Two lines in the data below mark the range: the one with "15: (951, 494, 5.39)" and the one with "29: (785, 176, 1.90)". Return both, along with every line between them, exactly.

(Data provided begins)

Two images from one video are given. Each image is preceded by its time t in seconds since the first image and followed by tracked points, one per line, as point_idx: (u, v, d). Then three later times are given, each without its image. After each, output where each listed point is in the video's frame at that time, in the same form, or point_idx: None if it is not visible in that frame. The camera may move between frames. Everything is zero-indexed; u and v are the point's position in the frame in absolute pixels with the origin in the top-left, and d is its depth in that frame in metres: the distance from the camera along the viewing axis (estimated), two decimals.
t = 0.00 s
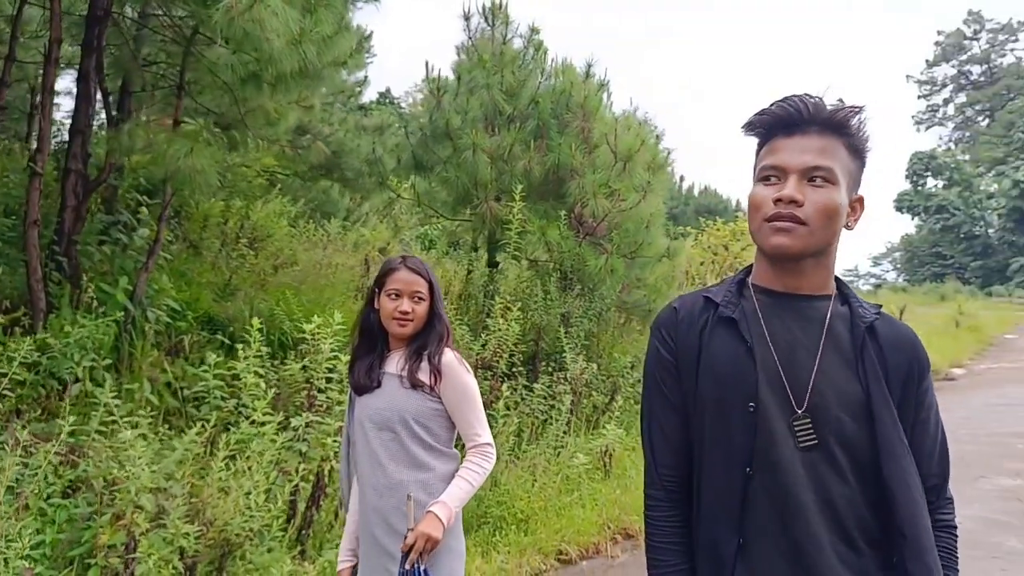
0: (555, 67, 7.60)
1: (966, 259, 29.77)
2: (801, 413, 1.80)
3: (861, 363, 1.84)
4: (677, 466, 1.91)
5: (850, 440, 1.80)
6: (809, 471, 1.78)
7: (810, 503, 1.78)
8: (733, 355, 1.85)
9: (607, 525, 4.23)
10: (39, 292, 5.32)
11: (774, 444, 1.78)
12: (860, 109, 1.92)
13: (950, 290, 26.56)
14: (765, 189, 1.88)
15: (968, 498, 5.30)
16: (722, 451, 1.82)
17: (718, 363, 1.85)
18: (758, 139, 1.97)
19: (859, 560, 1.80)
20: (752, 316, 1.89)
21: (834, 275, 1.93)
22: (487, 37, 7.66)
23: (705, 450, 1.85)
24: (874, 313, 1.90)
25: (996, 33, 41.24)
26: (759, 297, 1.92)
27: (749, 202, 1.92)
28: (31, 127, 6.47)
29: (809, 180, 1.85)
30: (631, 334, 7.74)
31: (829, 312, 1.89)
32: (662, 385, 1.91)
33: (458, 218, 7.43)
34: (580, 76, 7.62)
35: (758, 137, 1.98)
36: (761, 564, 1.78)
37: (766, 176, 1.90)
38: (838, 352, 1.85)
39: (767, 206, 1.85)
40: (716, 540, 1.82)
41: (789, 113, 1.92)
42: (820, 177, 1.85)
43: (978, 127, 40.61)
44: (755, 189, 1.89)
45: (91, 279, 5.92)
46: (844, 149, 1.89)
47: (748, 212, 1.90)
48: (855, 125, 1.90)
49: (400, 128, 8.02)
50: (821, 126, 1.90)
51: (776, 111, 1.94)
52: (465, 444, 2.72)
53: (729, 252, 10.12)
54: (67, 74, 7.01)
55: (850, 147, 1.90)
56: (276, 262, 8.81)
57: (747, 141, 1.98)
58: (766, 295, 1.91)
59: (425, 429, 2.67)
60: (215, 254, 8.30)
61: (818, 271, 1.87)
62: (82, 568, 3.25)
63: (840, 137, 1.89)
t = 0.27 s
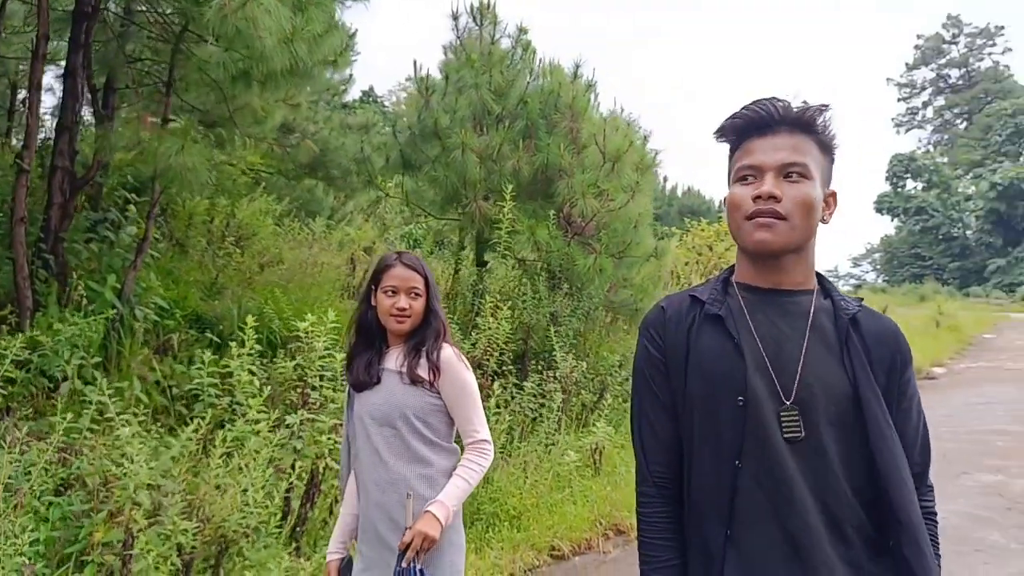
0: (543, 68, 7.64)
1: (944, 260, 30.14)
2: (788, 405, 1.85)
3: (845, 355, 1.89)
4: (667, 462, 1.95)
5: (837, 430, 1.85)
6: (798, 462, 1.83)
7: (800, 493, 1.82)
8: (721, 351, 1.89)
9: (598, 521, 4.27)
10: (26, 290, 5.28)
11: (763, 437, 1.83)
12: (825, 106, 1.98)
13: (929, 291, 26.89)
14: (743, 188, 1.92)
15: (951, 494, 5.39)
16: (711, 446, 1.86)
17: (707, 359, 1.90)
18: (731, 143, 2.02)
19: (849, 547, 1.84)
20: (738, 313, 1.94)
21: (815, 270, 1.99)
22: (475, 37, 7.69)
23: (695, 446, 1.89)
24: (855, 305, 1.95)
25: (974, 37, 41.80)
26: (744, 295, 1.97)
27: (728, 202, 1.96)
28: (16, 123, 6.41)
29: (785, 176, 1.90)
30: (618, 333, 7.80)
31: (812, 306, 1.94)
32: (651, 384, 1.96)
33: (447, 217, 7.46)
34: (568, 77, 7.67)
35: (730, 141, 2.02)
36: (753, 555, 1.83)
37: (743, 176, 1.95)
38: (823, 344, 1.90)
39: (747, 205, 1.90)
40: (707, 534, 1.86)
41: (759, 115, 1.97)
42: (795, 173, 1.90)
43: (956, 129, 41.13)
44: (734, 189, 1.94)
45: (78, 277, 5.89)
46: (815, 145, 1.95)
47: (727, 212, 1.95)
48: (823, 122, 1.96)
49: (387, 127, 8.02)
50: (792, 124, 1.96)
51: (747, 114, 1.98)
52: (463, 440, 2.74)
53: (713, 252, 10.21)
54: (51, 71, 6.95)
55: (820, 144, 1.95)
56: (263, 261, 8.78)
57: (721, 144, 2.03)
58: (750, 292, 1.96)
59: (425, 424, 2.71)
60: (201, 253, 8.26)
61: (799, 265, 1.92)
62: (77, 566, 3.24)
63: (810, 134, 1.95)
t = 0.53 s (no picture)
0: (530, 68, 7.68)
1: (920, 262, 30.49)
2: (773, 403, 1.86)
3: (829, 352, 1.90)
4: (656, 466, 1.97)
5: (823, 427, 1.85)
6: (784, 460, 1.84)
7: (787, 492, 1.82)
8: (707, 353, 1.91)
9: (587, 517, 4.32)
10: (9, 286, 5.22)
11: (748, 437, 1.84)
12: (786, 106, 2.04)
13: (906, 292, 27.24)
14: (716, 191, 1.97)
15: (932, 490, 5.50)
16: (698, 448, 1.88)
17: (693, 362, 1.91)
18: (701, 151, 2.08)
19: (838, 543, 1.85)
20: (723, 316, 1.96)
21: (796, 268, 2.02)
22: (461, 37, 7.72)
23: (682, 448, 1.91)
24: (837, 300, 1.98)
25: (949, 43, 42.44)
26: (728, 298, 1.99)
27: (704, 206, 2.01)
28: None
29: (756, 175, 1.95)
30: (603, 332, 7.86)
31: (795, 304, 1.97)
32: (638, 389, 1.98)
33: (433, 215, 7.48)
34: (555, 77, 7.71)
35: (701, 150, 2.08)
36: (741, 555, 1.84)
37: (715, 180, 1.99)
38: (807, 341, 1.92)
39: (721, 206, 1.94)
40: (696, 535, 1.88)
41: (725, 121, 2.03)
42: (765, 171, 1.95)
43: (932, 133, 41.73)
44: (708, 193, 1.99)
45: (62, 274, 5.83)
46: (781, 144, 2.00)
47: (703, 215, 1.99)
48: (786, 121, 2.01)
49: (373, 125, 8.01)
50: (757, 126, 2.02)
51: (714, 121, 2.04)
52: (460, 436, 2.76)
53: (695, 253, 10.29)
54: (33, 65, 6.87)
55: (786, 142, 2.01)
56: (247, 258, 8.74)
57: (692, 154, 2.09)
58: (733, 293, 1.99)
59: (424, 419, 2.74)
60: (184, 250, 8.21)
61: (777, 261, 1.96)
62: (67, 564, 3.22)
63: (775, 133, 2.01)
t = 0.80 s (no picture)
0: (513, 66, 7.71)
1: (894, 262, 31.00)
2: (756, 390, 1.87)
3: (813, 337, 1.90)
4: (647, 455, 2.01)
5: (806, 412, 1.86)
6: (767, 446, 1.85)
7: (769, 478, 1.84)
8: (691, 344, 1.94)
9: (574, 511, 4.36)
10: None
11: (732, 424, 1.86)
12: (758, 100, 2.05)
13: (880, 292, 27.63)
14: (694, 188, 1.98)
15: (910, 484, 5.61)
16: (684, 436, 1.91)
17: (678, 353, 1.94)
18: (678, 151, 2.09)
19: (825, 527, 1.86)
20: (707, 309, 1.97)
21: (778, 257, 2.02)
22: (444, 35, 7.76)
23: (669, 438, 1.94)
24: (821, 285, 1.97)
25: (922, 47, 43.12)
26: (713, 291, 2.00)
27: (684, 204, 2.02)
28: None
29: (731, 169, 1.96)
30: (585, 330, 7.91)
31: (777, 291, 1.96)
32: (627, 381, 2.02)
33: (417, 213, 7.50)
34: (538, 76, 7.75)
35: (678, 150, 2.10)
36: (727, 540, 1.86)
37: (692, 176, 2.01)
38: (791, 328, 1.92)
39: (698, 201, 1.96)
40: (684, 521, 1.92)
41: (699, 120, 2.05)
42: (740, 164, 1.96)
43: (905, 136, 42.37)
44: (685, 190, 2.00)
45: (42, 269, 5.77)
46: (754, 137, 2.01)
47: (683, 213, 2.00)
48: (758, 114, 2.03)
49: (356, 122, 8.00)
50: (729, 122, 2.03)
51: (689, 120, 2.07)
52: (455, 431, 2.84)
53: (675, 252, 10.35)
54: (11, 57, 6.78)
55: (760, 134, 2.02)
56: (228, 255, 8.69)
57: (670, 154, 2.11)
58: (716, 286, 2.00)
59: (421, 413, 2.82)
60: (164, 247, 8.13)
61: (757, 251, 1.96)
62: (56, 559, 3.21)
63: (748, 127, 2.02)
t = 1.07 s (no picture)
0: (499, 66, 7.75)
1: (870, 263, 31.38)
2: (739, 382, 1.86)
3: (795, 329, 1.87)
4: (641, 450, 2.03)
5: (787, 404, 1.83)
6: (748, 439, 1.84)
7: (751, 470, 1.83)
8: (677, 339, 1.95)
9: (562, 507, 4.41)
10: None
11: (714, 417, 1.87)
12: (745, 98, 2.02)
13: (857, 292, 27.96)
14: (679, 186, 1.97)
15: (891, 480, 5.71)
16: (671, 430, 1.93)
17: (665, 349, 1.96)
18: (665, 150, 2.08)
19: (811, 519, 1.82)
20: (694, 305, 1.97)
21: (765, 252, 1.99)
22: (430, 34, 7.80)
23: (657, 432, 1.96)
24: (805, 276, 1.94)
25: (898, 50, 43.70)
26: (700, 287, 2.00)
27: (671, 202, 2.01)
28: None
29: (716, 167, 1.94)
30: (569, 328, 7.96)
31: (761, 286, 1.94)
32: (620, 378, 2.06)
33: (403, 212, 7.51)
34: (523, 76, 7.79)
35: (665, 149, 2.08)
36: (714, 531, 1.86)
37: (677, 176, 1.99)
38: (773, 319, 1.90)
39: (682, 201, 1.94)
40: (672, 514, 1.93)
41: (686, 117, 2.03)
42: (724, 163, 1.93)
43: (881, 138, 42.91)
44: (671, 189, 1.99)
45: (26, 267, 5.73)
46: (740, 135, 1.98)
47: (669, 212, 1.99)
48: (745, 111, 1.99)
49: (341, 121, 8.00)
50: (715, 120, 2.00)
51: (676, 118, 2.05)
52: (450, 427, 2.88)
53: (657, 252, 10.41)
54: None
55: (747, 131, 1.99)
56: (211, 253, 8.65)
57: (658, 150, 2.08)
58: (703, 282, 2.00)
59: (419, 408, 2.85)
60: (148, 245, 8.09)
61: (742, 249, 1.94)
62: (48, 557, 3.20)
63: (733, 126, 1.99)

(Data provided ends)

Answer space:
15: (951, 494, 5.39)
16: (711, 446, 1.86)
17: (707, 359, 1.90)
18: (731, 143, 2.02)
19: (849, 547, 1.84)
20: (738, 313, 1.94)
21: (815, 270, 1.99)
22: (475, 37, 7.69)
23: (695, 446, 1.89)
24: (855, 305, 1.95)
25: (974, 37, 41.80)
26: (744, 295, 1.97)
27: (728, 202, 1.96)
28: (16, 123, 6.41)
29: (785, 176, 1.90)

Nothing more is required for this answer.